Nel complesso stiamo parlando di una questione di fiducia posta in media ogni 13 giorni: un dato in linea con quello registrato dal secondo governo Conte e il terzo più alto tra gli ultimi nove governi, dietro solo ai governi tecnici di Mario Draghi e Mario Monti.

… passando per il “monocameralismo alternato”
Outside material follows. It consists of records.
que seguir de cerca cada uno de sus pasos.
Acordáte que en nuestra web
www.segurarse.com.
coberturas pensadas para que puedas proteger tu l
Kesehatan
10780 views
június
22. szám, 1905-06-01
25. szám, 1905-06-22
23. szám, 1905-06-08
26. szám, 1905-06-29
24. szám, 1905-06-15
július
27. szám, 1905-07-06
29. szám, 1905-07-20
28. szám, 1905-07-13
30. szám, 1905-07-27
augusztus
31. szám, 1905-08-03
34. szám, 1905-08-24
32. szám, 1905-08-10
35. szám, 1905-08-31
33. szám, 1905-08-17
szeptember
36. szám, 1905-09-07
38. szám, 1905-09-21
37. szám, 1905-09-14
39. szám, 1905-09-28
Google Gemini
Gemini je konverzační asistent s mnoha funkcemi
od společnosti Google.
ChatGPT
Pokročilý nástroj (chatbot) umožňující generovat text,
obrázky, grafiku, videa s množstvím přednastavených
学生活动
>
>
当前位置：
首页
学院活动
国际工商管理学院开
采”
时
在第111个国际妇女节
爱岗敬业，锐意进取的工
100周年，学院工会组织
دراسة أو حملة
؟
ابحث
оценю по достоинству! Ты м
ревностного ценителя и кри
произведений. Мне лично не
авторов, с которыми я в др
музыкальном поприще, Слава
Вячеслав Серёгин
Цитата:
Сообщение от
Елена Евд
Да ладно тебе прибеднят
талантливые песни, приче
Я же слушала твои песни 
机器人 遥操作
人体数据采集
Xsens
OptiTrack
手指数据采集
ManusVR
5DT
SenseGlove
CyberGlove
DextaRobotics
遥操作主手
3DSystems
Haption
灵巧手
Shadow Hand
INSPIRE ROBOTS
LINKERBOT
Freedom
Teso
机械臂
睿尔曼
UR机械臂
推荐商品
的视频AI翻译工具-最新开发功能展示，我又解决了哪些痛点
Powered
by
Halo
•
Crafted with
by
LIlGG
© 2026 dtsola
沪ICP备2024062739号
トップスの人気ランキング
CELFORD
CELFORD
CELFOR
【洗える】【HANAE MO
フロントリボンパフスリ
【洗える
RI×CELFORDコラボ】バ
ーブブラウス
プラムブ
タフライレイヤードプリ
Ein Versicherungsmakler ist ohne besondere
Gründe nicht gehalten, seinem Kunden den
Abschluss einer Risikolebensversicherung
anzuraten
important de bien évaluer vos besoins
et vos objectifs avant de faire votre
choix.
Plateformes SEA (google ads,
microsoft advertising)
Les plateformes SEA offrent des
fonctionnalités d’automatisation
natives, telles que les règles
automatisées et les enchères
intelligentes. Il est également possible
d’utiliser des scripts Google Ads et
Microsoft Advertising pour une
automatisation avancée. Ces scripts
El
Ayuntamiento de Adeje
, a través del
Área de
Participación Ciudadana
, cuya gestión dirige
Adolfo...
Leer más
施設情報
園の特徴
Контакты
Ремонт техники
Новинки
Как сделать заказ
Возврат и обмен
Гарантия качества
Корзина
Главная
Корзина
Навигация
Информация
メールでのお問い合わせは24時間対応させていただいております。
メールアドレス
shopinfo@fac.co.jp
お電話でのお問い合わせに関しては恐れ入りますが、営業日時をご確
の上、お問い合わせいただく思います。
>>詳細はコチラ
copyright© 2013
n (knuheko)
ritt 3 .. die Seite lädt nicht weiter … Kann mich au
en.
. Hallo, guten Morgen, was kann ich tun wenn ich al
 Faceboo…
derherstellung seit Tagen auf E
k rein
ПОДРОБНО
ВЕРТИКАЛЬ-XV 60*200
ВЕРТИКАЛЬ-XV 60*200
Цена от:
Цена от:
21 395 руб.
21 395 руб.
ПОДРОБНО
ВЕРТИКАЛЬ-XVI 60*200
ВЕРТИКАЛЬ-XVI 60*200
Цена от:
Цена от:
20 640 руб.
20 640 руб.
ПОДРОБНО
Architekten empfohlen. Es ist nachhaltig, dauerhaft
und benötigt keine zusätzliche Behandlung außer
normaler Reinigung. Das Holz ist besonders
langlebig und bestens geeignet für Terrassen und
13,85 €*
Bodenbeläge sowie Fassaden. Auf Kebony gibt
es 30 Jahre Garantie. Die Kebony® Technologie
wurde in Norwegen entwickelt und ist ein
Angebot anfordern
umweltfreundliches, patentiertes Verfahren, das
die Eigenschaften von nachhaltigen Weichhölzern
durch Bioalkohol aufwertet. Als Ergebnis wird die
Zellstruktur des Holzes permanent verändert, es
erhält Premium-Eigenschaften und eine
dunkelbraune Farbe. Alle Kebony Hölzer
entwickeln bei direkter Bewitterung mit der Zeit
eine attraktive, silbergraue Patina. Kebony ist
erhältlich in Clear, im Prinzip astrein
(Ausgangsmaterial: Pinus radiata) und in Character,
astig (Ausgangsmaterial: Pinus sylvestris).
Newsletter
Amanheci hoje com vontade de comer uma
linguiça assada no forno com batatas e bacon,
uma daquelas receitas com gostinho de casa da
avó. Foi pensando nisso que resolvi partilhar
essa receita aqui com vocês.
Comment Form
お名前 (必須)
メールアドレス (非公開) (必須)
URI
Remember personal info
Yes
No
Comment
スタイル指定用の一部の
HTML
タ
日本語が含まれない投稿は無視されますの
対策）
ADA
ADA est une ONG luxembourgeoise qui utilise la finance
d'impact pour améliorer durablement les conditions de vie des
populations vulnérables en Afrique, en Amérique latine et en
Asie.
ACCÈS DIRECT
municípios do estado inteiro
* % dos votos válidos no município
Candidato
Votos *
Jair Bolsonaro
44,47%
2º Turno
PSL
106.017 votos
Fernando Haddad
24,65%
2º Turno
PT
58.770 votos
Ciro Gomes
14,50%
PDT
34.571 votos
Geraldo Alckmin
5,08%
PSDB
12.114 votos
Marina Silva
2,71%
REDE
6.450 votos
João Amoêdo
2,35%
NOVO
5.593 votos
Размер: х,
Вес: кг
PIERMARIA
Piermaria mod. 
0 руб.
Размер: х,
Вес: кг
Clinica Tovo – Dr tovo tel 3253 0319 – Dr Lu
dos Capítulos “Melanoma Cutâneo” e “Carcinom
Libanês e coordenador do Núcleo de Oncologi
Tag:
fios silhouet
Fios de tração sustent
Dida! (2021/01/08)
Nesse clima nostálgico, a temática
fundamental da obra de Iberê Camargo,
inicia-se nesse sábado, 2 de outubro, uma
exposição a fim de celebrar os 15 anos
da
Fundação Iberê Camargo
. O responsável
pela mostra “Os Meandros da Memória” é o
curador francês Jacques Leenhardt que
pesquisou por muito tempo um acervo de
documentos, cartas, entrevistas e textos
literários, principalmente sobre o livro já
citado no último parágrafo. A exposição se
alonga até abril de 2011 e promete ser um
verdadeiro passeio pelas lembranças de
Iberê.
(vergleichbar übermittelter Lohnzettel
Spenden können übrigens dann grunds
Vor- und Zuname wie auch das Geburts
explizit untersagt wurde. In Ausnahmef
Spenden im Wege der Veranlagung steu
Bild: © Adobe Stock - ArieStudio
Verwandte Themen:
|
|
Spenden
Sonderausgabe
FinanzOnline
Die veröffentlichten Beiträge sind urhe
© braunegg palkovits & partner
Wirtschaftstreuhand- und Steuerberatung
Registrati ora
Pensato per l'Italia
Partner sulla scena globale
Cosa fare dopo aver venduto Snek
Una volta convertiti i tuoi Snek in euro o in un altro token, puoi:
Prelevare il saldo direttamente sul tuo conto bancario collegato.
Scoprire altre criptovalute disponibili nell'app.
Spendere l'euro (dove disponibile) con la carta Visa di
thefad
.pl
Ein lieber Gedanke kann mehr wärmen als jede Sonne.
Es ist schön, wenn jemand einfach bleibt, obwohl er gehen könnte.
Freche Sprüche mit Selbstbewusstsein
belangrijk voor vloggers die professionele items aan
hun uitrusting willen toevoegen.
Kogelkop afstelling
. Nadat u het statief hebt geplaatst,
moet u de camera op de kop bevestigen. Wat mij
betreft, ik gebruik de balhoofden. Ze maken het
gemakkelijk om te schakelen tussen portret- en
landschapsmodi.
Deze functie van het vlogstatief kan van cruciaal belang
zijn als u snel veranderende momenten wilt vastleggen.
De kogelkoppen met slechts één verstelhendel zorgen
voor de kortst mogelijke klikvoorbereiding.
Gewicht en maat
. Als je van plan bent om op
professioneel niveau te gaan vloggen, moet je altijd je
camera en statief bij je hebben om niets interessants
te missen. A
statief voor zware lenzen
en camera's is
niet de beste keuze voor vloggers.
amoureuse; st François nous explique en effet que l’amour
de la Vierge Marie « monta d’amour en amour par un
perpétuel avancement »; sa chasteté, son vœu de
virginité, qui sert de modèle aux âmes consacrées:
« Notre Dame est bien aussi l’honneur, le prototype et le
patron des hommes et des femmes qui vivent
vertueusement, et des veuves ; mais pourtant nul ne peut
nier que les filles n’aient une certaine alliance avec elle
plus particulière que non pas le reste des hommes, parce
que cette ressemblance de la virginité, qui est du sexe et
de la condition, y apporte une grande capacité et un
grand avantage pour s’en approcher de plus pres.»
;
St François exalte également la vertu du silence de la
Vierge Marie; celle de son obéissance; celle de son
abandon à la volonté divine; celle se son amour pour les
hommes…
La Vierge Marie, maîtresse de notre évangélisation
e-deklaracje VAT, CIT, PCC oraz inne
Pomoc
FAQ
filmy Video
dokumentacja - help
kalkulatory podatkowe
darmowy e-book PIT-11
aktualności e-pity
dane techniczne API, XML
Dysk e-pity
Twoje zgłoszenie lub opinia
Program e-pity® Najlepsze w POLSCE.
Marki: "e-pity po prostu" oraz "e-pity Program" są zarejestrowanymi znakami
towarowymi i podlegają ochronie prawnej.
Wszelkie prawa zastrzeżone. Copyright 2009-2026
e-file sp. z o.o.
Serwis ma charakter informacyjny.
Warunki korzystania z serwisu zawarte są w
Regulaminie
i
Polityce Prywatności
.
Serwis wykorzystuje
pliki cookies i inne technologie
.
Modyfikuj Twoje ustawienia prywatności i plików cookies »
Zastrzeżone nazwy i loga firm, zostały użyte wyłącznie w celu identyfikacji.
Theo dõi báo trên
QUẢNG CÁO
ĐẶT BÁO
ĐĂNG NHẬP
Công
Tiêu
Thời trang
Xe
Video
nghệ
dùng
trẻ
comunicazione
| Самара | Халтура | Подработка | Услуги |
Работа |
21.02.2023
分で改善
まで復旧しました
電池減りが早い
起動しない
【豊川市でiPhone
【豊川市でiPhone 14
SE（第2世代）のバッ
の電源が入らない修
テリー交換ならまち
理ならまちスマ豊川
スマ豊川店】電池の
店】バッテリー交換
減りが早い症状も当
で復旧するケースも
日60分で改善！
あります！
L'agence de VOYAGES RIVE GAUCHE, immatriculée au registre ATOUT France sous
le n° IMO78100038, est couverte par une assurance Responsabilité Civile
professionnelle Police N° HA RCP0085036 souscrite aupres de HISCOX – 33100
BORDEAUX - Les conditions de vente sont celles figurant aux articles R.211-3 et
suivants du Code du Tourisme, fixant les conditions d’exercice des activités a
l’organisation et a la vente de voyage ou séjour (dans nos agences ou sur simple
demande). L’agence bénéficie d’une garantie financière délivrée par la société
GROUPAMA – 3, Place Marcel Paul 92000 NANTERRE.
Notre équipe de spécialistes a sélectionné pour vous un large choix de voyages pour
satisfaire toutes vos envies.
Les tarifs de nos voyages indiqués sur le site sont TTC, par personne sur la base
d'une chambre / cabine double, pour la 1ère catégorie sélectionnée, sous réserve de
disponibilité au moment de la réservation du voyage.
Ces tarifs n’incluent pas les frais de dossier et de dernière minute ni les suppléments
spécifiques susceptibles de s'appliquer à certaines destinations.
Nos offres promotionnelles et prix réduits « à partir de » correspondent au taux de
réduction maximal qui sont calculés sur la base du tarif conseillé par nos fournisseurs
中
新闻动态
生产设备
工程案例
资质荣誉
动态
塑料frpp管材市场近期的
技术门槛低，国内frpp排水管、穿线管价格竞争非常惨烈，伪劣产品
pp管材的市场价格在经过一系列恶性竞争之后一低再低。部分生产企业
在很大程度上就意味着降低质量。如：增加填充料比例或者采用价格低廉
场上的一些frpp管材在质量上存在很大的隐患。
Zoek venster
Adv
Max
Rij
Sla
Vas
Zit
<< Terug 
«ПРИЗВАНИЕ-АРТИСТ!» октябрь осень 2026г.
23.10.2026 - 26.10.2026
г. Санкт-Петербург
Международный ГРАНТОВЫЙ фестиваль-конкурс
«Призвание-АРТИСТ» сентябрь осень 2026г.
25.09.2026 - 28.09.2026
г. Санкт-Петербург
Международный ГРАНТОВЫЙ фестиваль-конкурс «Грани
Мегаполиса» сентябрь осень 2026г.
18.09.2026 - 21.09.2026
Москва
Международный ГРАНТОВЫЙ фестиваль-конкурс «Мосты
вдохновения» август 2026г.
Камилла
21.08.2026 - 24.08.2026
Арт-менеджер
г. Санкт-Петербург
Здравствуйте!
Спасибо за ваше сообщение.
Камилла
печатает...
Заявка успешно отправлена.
In secondo luogo, anche nell’attuale legislatura si sta consolidando il fenomeno che prende il nome di “monocameralismo alternato” o “monocameralismo di fatto”. In base alla Costituzione, in Italia vige il bicameralismo: un testo per diventare legge deve essere approvato nella stessa versione sia dalla Camera sia dal Senato. Se una delle due camere modifica un provvedimento, il testo deve tornare all’esame dell’altra per essere approvato. Ma ormai da anni sono sempre più frequenti le leggi che di fatto vengono esaminate e modificate solo da una camera per poi essere approvate senza modifiche dall’altra camera.

Prendiamo il caso dei dieci decreti-legge presentati dal governo Meloni convertiti in legge fino a oggi dal Parlamento: quattro sono stati presentati alla Camera e convertiti in legge dal Senato, e sei sono stati presentati in Senato e convertiti in legge dalla Camera. In tutti i casi la prima camera che ha esaminato il testo ha apportato alcune modifiche, mentre la seconda è stata praticamente costretta ad approvare il testo così come le è stato trasmesso (ricordiamo che dopo 60 giorni un decreto, se non convertito, decade e spesso l’approvazione finale arriva a ridosso di questa scadenza). Discorso analogo vale per la legge di Bilancio per il 2023: l’esame del testo è iniziato il 1° dicembre alla Camera, che lo ha approvato il 24 dicembre, mentre il via libera definitivo del Senato è arrivato il 29 dicembre.